◆ **The task**
When you reach the line in the data below that contains "right shoulder: (67, 195)", please start repeating lines exactly, and stop after the line that contains "left hip: (30, 243)", repeating nothing else.

◆ **Data to examine**
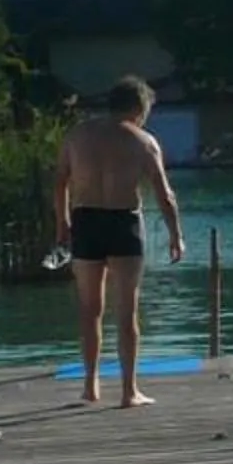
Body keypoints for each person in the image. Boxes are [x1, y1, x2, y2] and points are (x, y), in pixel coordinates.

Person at [52, 76, 186, 408]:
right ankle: (129, 391)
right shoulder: (143, 141)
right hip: (123, 221)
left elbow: (59, 183)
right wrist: (176, 235)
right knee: (126, 312)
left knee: (89, 310)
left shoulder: (77, 136)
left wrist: (62, 222)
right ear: (139, 108)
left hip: (85, 220)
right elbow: (164, 194)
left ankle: (90, 386)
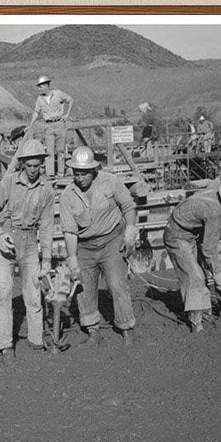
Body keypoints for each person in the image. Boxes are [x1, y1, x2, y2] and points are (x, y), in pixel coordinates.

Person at [58, 145, 137, 345]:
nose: (80, 177)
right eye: (76, 173)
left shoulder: (110, 182)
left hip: (111, 240)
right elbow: (69, 231)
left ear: (94, 170)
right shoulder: (67, 195)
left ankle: (126, 326)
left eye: (84, 173)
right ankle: (92, 329)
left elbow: (128, 205)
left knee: (117, 284)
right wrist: (73, 261)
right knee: (84, 289)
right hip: (84, 246)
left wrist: (129, 233)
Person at [0, 139, 55, 358]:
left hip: (30, 243)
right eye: (29, 165)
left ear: (42, 164)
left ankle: (35, 339)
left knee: (34, 294)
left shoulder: (46, 189)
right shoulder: (9, 183)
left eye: (37, 165)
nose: (33, 170)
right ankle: (5, 344)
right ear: (22, 163)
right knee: (4, 293)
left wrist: (47, 260)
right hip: (8, 240)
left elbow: (46, 226)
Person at [163, 180, 221, 332]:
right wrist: (220, 279)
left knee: (201, 272)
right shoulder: (215, 213)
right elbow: (209, 249)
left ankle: (205, 311)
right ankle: (196, 323)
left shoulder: (216, 188)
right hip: (176, 236)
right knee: (195, 276)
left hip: (190, 233)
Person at [28, 74, 72, 177]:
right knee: (49, 152)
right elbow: (36, 112)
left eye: (41, 86)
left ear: (47, 85)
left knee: (60, 150)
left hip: (60, 124)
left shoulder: (58, 93)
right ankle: (50, 174)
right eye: (39, 86)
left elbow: (70, 100)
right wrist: (31, 125)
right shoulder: (39, 99)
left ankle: (61, 173)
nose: (40, 88)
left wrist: (67, 114)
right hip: (48, 126)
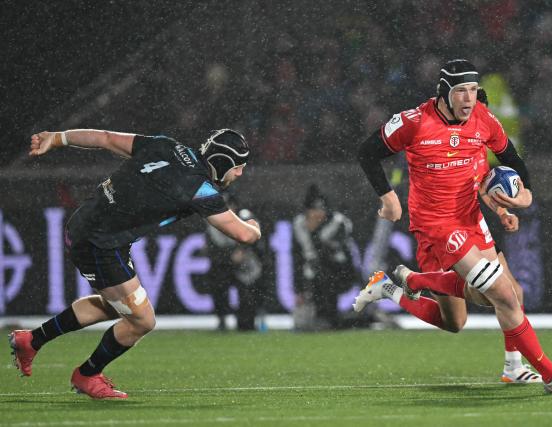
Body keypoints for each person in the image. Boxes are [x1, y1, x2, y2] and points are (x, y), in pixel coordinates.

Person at [354, 59, 552, 394]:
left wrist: (517, 199)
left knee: (461, 319)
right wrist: (389, 198)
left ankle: (394, 288)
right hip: (436, 226)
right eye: (461, 91)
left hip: (471, 221)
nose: (469, 99)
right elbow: (366, 153)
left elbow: (512, 163)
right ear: (444, 93)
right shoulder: (415, 122)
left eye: (473, 91)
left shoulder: (482, 120)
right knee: (503, 295)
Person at [9, 128, 261, 399]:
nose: (240, 174)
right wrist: (254, 224)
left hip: (86, 225)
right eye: (238, 167)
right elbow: (245, 235)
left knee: (115, 307)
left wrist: (58, 138)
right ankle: (87, 374)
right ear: (221, 163)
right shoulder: (199, 188)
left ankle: (32, 340)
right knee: (142, 321)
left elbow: (105, 138)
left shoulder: (166, 145)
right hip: (100, 244)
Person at [292, 184, 358, 330]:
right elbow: (299, 257)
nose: (317, 214)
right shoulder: (299, 224)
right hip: (315, 270)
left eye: (320, 210)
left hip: (341, 270)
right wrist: (299, 287)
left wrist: (314, 233)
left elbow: (328, 252)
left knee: (325, 276)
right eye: (313, 210)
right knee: (314, 275)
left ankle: (329, 318)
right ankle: (319, 318)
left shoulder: (338, 222)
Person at [204, 195, 264, 331]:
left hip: (245, 265)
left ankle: (246, 322)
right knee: (218, 282)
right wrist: (230, 255)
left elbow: (257, 241)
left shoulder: (245, 217)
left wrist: (243, 251)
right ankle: (222, 320)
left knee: (247, 290)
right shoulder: (212, 223)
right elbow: (213, 250)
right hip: (223, 265)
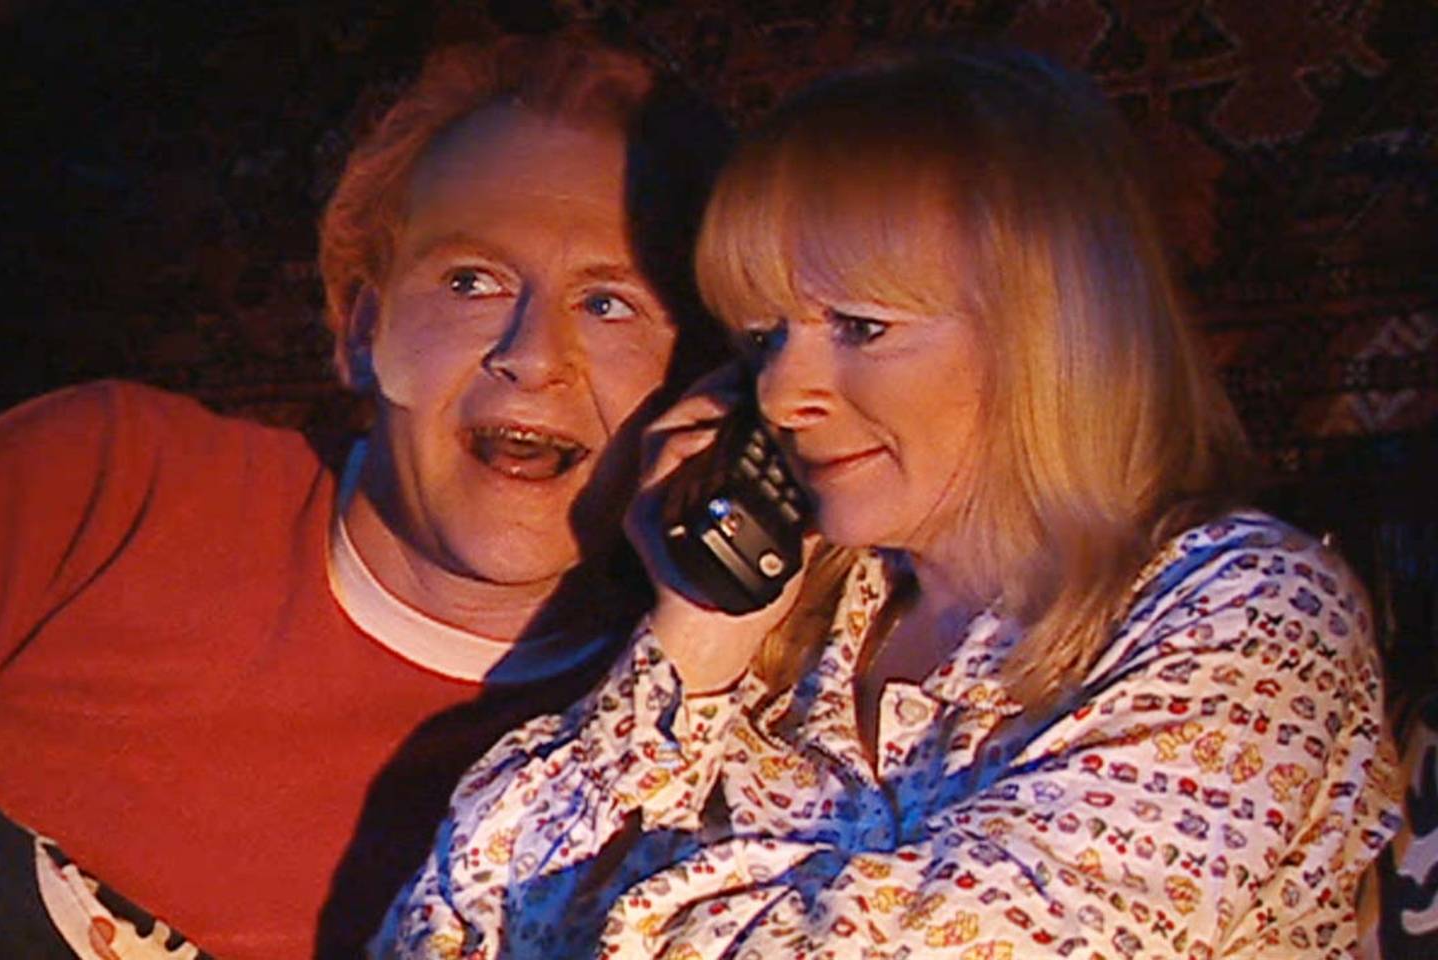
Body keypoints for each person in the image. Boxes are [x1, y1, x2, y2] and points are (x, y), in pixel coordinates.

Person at [377, 46, 1402, 959]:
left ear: (1046, 330)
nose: (783, 394)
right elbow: (441, 931)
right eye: (764, 337)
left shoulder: (1250, 608)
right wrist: (696, 639)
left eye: (861, 328)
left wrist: (605, 922)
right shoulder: (797, 633)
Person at [0, 30, 728, 960]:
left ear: (707, 382)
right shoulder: (105, 479)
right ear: (361, 329)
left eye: (609, 303)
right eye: (472, 281)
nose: (534, 356)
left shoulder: (685, 760)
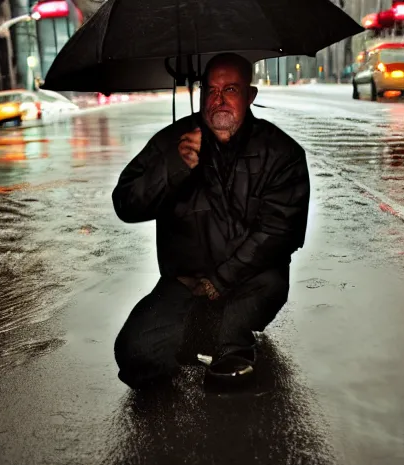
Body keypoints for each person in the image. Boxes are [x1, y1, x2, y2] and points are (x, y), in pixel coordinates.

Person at [112, 52, 310, 390]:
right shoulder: (173, 142)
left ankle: (230, 341)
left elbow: (279, 232)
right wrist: (173, 168)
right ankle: (198, 337)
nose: (219, 100)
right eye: (211, 90)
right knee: (135, 355)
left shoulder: (282, 154)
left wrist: (219, 281)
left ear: (250, 96)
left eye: (230, 90)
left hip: (252, 281)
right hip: (186, 284)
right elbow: (126, 204)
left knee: (228, 353)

◆ **Result for this task**
right shoulder: (67, 195)
left ankle: (126, 326)
left eye: (84, 173)
right ankle: (92, 329)
left elbow: (128, 205)
left knee: (117, 284)
right wrist: (73, 261)
right knee: (84, 289)
right hip: (84, 246)
left wrist: (129, 233)
Person at [0, 139, 55, 358]:
left hip: (30, 243)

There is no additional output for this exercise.